Skeletal landmark data
========

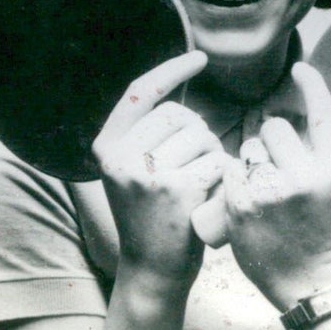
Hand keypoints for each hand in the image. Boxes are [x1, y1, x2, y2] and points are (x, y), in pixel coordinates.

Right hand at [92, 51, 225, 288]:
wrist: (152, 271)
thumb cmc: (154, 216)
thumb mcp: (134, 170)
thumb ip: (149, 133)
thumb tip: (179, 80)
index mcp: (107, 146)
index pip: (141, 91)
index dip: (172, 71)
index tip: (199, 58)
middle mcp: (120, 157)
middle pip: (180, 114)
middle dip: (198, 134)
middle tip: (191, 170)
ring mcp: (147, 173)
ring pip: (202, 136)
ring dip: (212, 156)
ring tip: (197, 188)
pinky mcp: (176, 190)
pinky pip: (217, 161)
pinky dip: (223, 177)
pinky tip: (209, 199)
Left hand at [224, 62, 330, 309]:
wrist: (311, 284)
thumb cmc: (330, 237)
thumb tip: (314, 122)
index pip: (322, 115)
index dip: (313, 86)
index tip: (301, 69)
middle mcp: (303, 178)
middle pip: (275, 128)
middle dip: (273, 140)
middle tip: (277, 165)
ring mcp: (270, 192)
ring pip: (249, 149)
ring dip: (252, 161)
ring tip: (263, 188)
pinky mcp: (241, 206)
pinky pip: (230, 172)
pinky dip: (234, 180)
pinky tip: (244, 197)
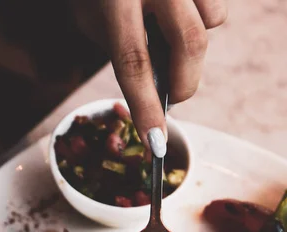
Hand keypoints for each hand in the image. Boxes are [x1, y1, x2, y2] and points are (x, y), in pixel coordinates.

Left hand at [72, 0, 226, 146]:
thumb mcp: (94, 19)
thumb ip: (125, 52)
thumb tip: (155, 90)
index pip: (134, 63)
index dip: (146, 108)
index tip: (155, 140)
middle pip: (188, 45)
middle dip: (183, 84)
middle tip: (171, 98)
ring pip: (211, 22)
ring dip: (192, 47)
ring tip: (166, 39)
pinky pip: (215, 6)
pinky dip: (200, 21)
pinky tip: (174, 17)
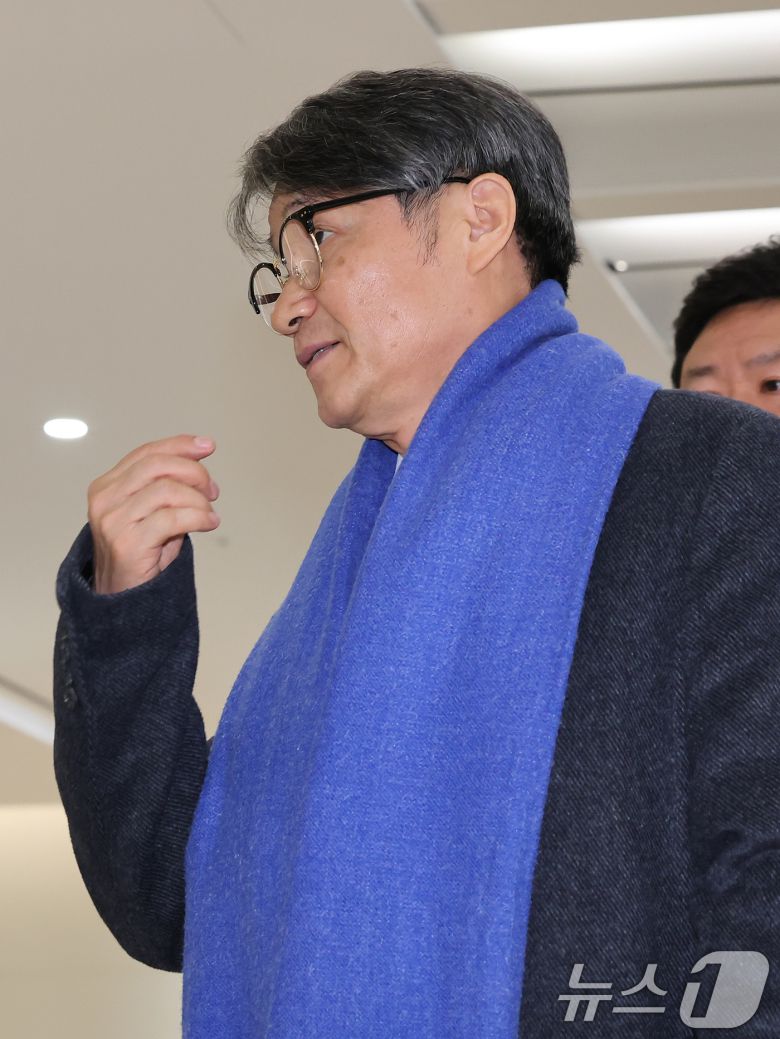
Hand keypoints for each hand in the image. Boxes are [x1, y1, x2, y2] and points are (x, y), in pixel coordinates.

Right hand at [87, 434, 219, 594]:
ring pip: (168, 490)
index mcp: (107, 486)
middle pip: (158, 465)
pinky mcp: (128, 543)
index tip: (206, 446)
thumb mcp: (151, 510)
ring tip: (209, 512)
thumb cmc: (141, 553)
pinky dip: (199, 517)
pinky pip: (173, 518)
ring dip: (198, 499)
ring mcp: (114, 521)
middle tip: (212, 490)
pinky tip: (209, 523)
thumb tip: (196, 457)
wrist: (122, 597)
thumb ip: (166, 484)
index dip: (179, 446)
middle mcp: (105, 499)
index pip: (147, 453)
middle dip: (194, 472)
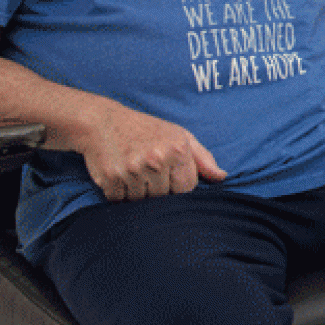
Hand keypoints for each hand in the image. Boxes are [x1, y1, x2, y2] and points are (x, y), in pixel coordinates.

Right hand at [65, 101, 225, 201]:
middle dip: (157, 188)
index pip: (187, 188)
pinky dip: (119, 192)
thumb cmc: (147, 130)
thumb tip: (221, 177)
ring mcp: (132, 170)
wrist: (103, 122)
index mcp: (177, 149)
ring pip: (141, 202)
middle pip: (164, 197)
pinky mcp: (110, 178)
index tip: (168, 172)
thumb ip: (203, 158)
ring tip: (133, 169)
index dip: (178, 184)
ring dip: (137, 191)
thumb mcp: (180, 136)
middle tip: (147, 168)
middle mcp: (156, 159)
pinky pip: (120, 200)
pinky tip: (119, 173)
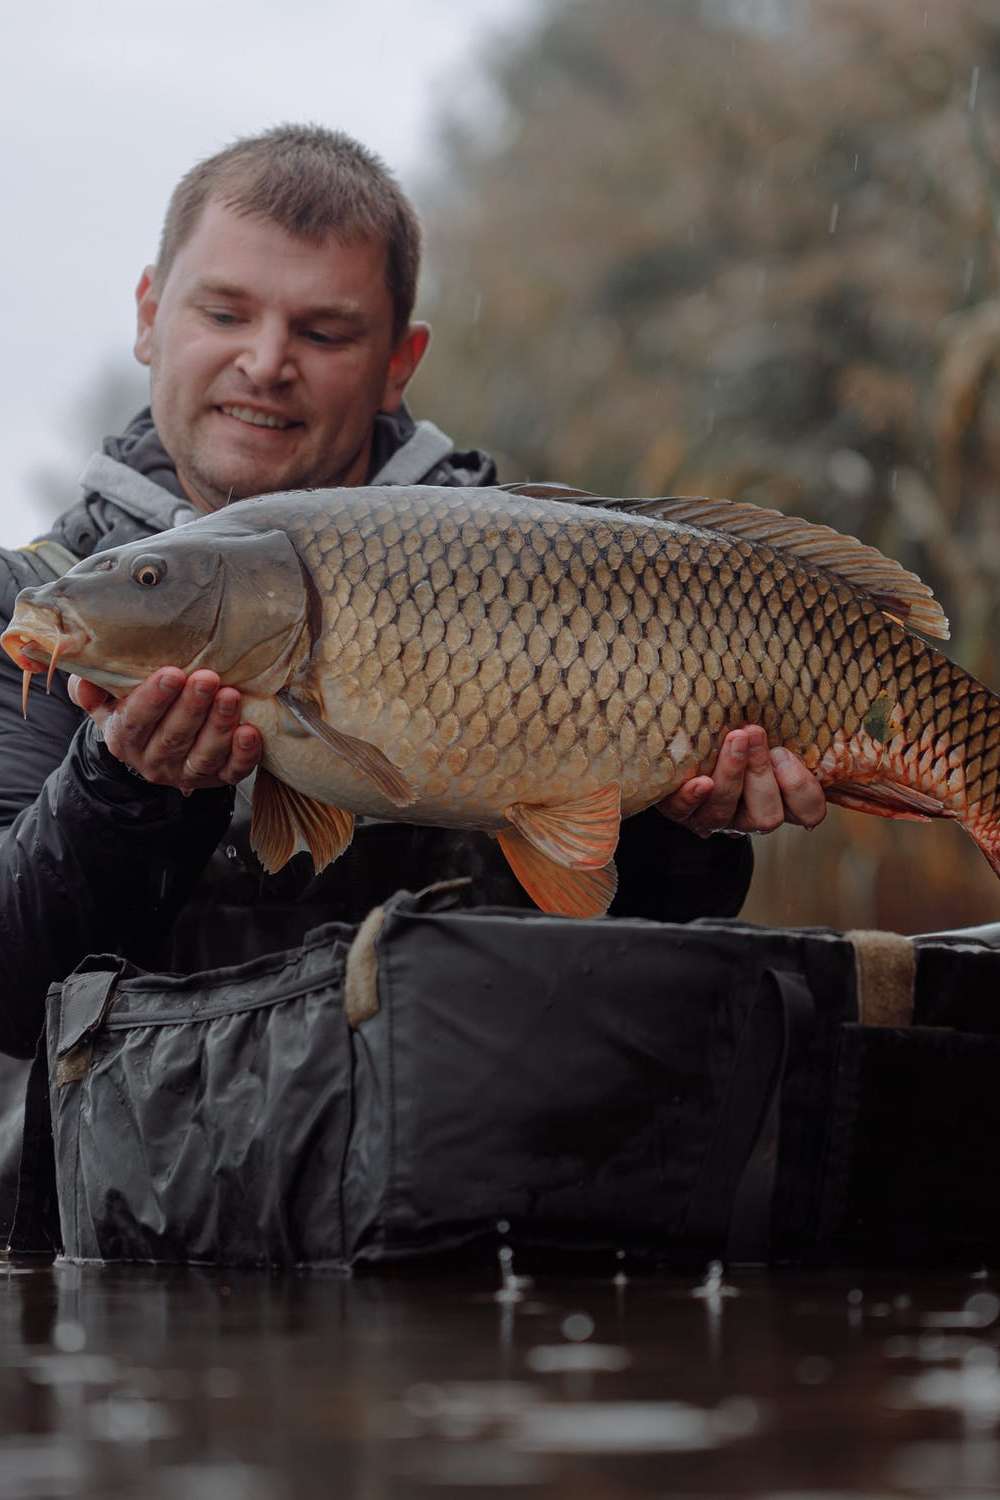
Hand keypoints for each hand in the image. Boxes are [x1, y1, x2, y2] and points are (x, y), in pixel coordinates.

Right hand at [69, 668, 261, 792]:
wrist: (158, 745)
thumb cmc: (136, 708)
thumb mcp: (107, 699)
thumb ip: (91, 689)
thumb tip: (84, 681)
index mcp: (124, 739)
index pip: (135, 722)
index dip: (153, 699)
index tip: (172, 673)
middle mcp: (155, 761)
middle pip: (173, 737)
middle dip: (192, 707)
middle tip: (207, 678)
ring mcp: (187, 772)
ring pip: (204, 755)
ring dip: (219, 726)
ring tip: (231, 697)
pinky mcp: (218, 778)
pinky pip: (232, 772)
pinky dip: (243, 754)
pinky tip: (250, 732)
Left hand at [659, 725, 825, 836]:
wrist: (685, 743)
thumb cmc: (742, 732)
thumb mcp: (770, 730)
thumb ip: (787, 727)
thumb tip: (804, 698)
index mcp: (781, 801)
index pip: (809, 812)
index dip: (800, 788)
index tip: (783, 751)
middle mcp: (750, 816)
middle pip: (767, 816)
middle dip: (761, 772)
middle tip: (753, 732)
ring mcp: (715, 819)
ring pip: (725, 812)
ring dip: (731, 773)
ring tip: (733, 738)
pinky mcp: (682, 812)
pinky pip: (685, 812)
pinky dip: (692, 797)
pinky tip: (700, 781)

========

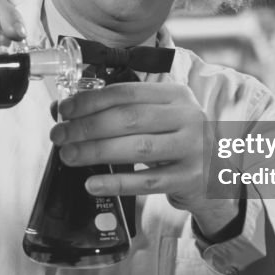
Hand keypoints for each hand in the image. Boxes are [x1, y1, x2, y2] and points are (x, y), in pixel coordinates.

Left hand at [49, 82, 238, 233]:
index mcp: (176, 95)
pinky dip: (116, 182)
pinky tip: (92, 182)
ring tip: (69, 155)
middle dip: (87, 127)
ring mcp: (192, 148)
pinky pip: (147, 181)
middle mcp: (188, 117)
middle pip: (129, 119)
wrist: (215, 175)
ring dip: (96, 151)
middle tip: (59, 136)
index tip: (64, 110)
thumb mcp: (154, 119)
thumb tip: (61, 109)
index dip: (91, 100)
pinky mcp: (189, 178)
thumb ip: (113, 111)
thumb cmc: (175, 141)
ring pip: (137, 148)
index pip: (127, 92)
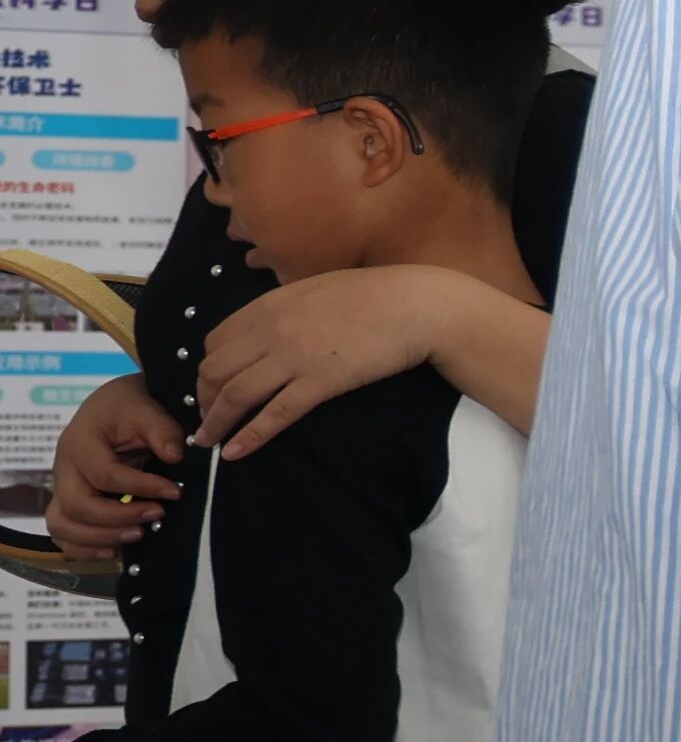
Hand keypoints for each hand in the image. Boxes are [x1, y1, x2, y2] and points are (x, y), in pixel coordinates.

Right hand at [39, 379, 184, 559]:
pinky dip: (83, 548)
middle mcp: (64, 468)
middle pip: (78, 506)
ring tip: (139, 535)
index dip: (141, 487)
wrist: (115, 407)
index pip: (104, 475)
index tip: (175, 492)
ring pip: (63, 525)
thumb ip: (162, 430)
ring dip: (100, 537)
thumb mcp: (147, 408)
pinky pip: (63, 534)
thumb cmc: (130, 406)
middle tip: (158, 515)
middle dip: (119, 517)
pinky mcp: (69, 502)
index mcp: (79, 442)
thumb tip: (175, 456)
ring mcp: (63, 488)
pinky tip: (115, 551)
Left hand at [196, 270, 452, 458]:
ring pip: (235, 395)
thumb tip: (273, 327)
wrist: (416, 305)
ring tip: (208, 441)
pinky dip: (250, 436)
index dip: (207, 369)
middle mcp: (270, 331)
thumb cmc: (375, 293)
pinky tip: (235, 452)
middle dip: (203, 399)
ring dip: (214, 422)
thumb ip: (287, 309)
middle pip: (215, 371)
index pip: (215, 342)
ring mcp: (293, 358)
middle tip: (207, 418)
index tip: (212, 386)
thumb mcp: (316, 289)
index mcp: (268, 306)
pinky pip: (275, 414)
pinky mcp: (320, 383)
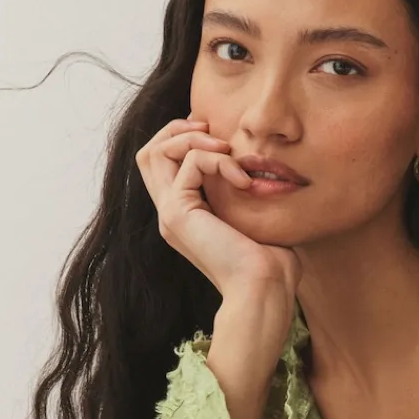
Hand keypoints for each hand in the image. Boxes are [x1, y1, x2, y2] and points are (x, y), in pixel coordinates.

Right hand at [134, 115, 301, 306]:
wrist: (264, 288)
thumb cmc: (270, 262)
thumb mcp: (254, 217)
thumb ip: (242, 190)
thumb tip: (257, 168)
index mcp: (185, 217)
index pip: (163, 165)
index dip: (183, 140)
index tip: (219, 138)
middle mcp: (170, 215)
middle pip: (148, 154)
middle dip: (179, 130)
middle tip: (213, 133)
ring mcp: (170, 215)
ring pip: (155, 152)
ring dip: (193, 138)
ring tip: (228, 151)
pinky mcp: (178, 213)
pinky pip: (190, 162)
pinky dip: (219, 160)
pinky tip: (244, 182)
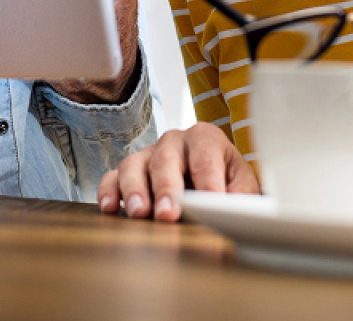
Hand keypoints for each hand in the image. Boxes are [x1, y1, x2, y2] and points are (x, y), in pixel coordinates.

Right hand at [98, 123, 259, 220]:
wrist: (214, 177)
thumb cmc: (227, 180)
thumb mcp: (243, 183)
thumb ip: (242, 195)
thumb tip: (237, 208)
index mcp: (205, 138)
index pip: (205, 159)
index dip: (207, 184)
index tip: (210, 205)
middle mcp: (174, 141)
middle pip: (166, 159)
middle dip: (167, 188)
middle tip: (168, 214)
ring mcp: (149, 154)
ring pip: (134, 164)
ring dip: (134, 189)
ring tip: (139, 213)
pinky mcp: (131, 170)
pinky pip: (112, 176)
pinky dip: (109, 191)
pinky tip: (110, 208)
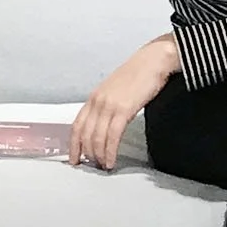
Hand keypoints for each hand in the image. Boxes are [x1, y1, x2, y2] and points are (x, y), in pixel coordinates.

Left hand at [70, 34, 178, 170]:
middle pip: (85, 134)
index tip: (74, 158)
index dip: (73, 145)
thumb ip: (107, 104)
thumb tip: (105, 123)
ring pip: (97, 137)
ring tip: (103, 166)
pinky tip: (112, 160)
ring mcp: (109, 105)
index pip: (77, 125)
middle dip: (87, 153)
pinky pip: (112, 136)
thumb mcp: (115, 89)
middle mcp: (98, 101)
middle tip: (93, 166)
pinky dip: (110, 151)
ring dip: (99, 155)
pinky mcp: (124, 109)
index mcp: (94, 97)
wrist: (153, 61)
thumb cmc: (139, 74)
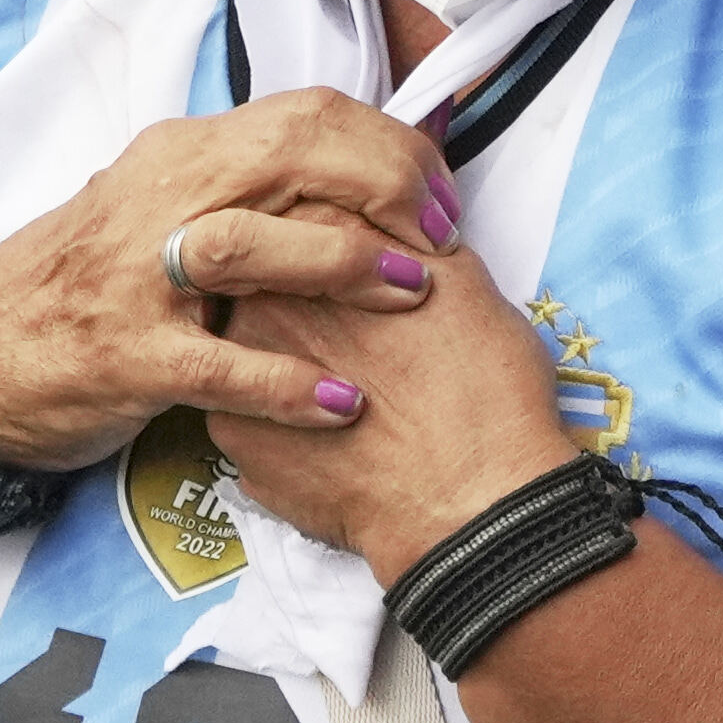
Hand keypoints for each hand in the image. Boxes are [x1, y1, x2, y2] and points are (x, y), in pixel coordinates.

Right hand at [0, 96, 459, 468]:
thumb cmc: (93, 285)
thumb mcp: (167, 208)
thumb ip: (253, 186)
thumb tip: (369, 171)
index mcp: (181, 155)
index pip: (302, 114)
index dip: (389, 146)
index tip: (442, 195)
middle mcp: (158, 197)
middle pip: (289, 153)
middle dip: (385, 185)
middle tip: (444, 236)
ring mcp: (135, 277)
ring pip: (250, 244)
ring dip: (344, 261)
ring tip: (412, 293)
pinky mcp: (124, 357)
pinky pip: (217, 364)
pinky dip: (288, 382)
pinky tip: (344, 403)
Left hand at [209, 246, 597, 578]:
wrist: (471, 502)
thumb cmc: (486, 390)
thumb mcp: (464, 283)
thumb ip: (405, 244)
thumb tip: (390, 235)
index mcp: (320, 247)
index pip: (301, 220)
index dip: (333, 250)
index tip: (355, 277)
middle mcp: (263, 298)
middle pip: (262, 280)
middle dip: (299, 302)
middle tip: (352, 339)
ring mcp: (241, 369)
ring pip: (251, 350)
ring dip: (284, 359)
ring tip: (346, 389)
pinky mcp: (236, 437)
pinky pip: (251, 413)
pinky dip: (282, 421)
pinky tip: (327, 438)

========

_AIM OF THE EXERCISE_
Reply with nothing but the count of lines in the entries above that contain "Left".

_FINISHED TASK_
7